Menurut Oktoberiansyah tujuan Hukum Pidana Islam yaitu:
1. Al-Jaza (Pembalasan).
Konsep ini
memberikan arti bahwa setiap perbuatan jahat yang dilakukan seseorang kepada
orang lain akan mendapat balasan yang setimpal dengan yang dilakukannya tanpa
melihat apa balsas an itu bermanfaat bagi dirinya atau orang lain.
2.
Al-Jazru (Pencegahan).
Pencegahan ini
dimaksudkan untuk mencegah suatu tindak pidan agara tidak terulang lagi
3.
Al-Ishlah (Pemulihan atau Perbaikan).
Yaitu
memulihkan pelaku tindak pidana dari keinginan melakukan tindak pidana.Tujuan
ini menurut sebagian fuqaha merupakan tujuan yang paling asas dalam sistem Pemidanaan
Islam.
4.
Al-Istiadah (Restorasi)
Sebagaimana
yang diungkapkan oleh Cathleen Day dalam artikelnya bahwa keadilan restorative
adalah sebuah metode untuk respon tindak pidana dengan melibatkan pihak-pihak
yang bertikai dalam rangka memperbaiki kerusakan yang ditimbulkan oleh tindak
pidana tersebut.
5.
Al-Takfir (Penebus Dosa)
Yaitu tujuan yang berdimensi ukhrowi, orang yang melakukan
kejahatan tidak hanya dibebankan pertanggungjawabam atau hukuman di dunia saja,
tetapi juga pertanggungjawaban atau hukuman di akhirat.
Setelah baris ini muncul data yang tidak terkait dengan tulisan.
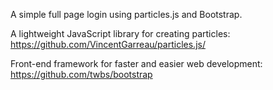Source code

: A simple full page login using particles.js and Bootstrap.

A lightweight JavaScript library for creating particles: https://github.com/VincentGarreau/particles.js/

Front-end framework for faster and easier web development: https://github.com/twbs/bootstrap
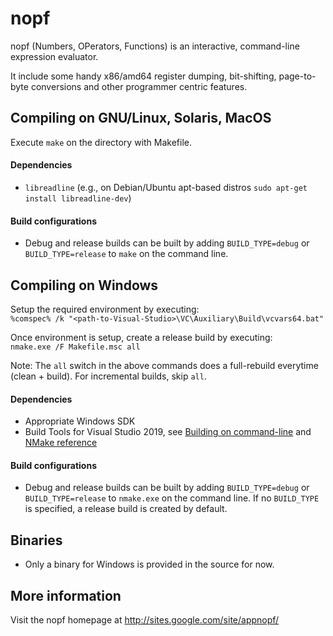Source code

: # nopf

nopf (Numbers, OPerators, Functions) is an interactive, command-line expression evaluator.

It include some handy x86/amd64 register dumping, bit-shifting, page-to-byte conversions and other programmer centric features.

## Compiling on GNU/Linux, Solaris, MacOS
Execute `make` on the directory with Makefile.

#### Dependencies
* `libreadline` (e.g., on Debian/Ubuntu apt-based distros `sudo apt-get install libreadline-dev`)

#### Build configurations
* Debug and release builds can be built by adding `BUILD_TYPE=debug` or `BUILD_TYPE=release` to `make` on the command line.

## Compiling on Windows
Setup the required environment by executing:  
`%comspec% /k "<path-to-Visual-Studio>\VC\Auxiliary\Build\vcvars64.bat"`

Once environment is setup, create a release build by executing:  
`nmake.exe /F Makefile.msc all`

Note: The `all` switch in the above commands does a full-rebuild everytime (clean + build). For incremental builds, skip `all`.

#### Dependencies
* Appropriate Windows SDK
* Build Tools for Visual Studio 2019, see [Building on command-line](https://docs.microsoft.com/en-us/cpp/build/building-on-the-command-line?view=vs-2019) and [NMake reference](https://docs.microsoft.com/en-us/cpp/build/reference/nmake-reference?view=vs-2019)

#### Build configurations
* Debug and release builds can be built by adding `BUILD_TYPE=debug` or `BUILD_TYPE=release` to `nmake.exe` on the command line. If no `BUILD_TYPE` is specified, a release build is created by default.

## Binaries
* Only a binary for Windows is provided in the source for now.

## More information
Visit the nopf homepage at http://sites.google.com/site/appnopf/
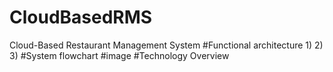 # CloudBasedRMS
Cloud-Based Restaurant Management System
#Functional architecture
1)
2)
3)
#System flowchart
#image
#Technology Overview
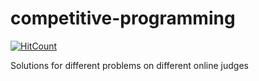 # competitive-programming

[![HitCount](http://hits.dwyl.io/septa97/competitive-programming.svg)](http://hits.dwyl.io/septa97/competitive-programming)

Solutions for different problems on different online judges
Penjatuhan hukuman di
dunia merupakan salah satu cara untuk menggugurkan dosa-dosa yang telah
dilakukan.[4]
A.
Kesimpulan.
Fiqh jinayah
adalah segela ketentuan hukum yang mengenai tindak pidana atau perbuatan kriminal
yang dilakukan oleh orang-orang mukalaf (orang yang dapat dibebani
kewajiban). Sedangkan tindakan criminal adalah tindakan kejahatan yang
menganggu ketentraman umum serta tindakan melawan peratuaran
perundang-undangan. Ruang lingkup Hukum Pidana
meliputi pencuriaan, perzinaan, menuduh seorang berzina,minuman khamar,
membunuh atau melukai seseorang, merusak harta seseorang, pemberontakan. Tujuan
dari Hukum Pidana Islam yaitu pembalasan, pencegahan, pemuliha atau perbaikan,
restorasi, atau penebus dosa.
B.
Saran.
Setelah disusunnya makalah mengenai Tujuan Hukum Pidana Islam diharapkan
dapat menambah wawasan pembaca khususnya mata kuliah Fiqh Jinayah. Disamping
itu kami juga menyadari bahwa pada makalah ini masih jauh dari kesempurnaan
,maka dari itu kami menerima kritik maupun saran yang membangun agar dalam
pembuatan selanjutnya lebih baik lagi.
DAFTAR PUSTAKA
Mardani,2019,Hukum
Pidana Islam,Jakarta:Renada Media Grup.
S.Susanto, Landasan Teori Hukum
Pidana Islam,Yogyakarta;UIN Sunan Kalijaga.
Topo Santoso,2003,Membumikan
Hukum Pidana Islam,Jakarta;Gema Insani Pers.
Zainuddin,2015,Hukum Islam,Jakarta: Sinar Grafika Offset.